- Exercise instructions -
Retype every line of the records below word for word, leaving out the pictures.

*** Materials provided Section Begins ***

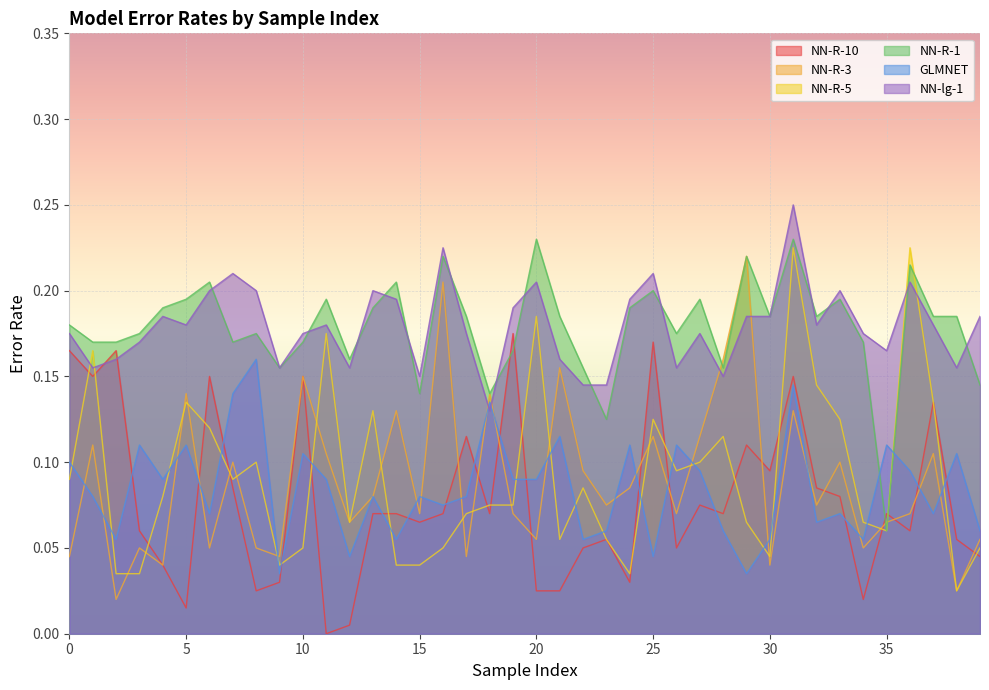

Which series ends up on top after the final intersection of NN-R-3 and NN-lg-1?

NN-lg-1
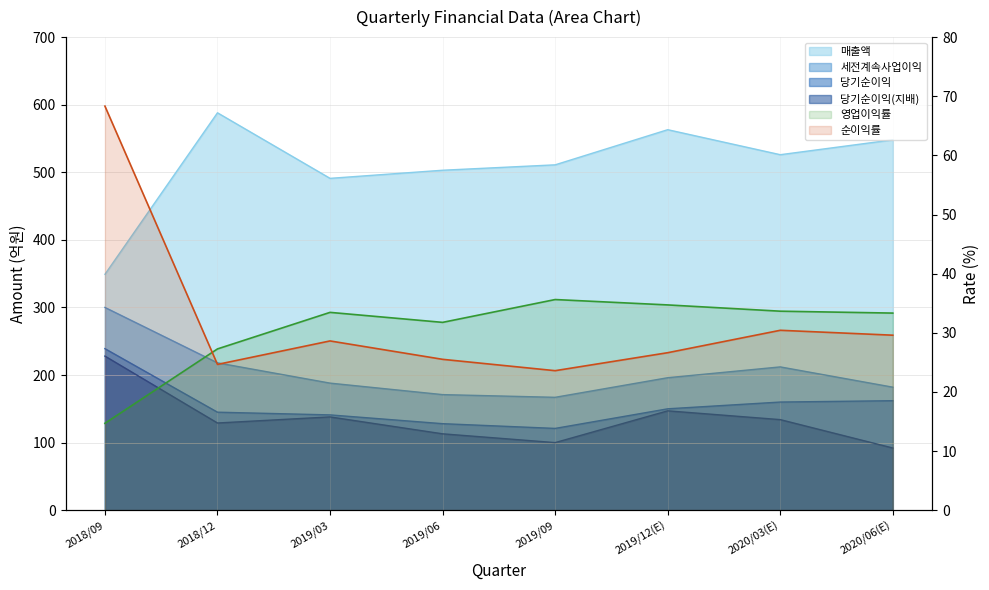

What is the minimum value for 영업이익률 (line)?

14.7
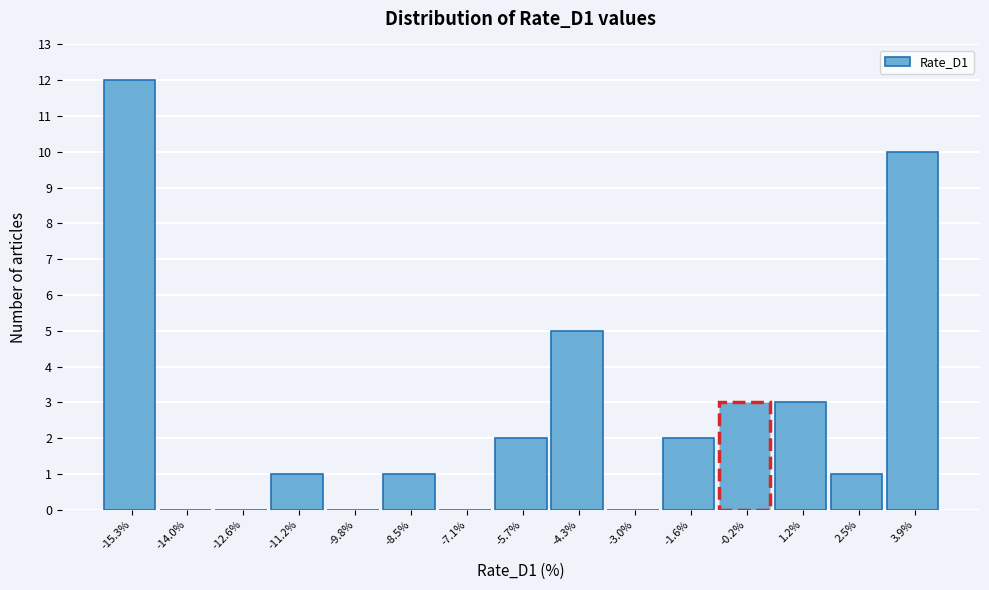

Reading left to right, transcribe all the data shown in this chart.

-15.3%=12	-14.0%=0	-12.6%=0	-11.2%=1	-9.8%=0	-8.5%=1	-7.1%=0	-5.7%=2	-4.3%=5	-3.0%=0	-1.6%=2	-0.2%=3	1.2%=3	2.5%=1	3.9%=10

*** Materials provided Section Ends ***

- Solution for this exercise -
Which series ends up on top after the final intersection of NN-R-3 and NN-lg-1?

NN-lg-1

What is the minimum value for 영업이익률 (line)?

14.7

Reading left to right, transcribe all the data shown in this chart.

-15.3%=12	-14.0%=0	-12.6%=0	-11.2%=1	-9.8%=0	-8.5%=1	-7.1%=0	-5.7%=2	-4.3%=5	-3.0%=0	-1.6%=2	-0.2%=3	1.2%=3	2.5%=1	3.9%=10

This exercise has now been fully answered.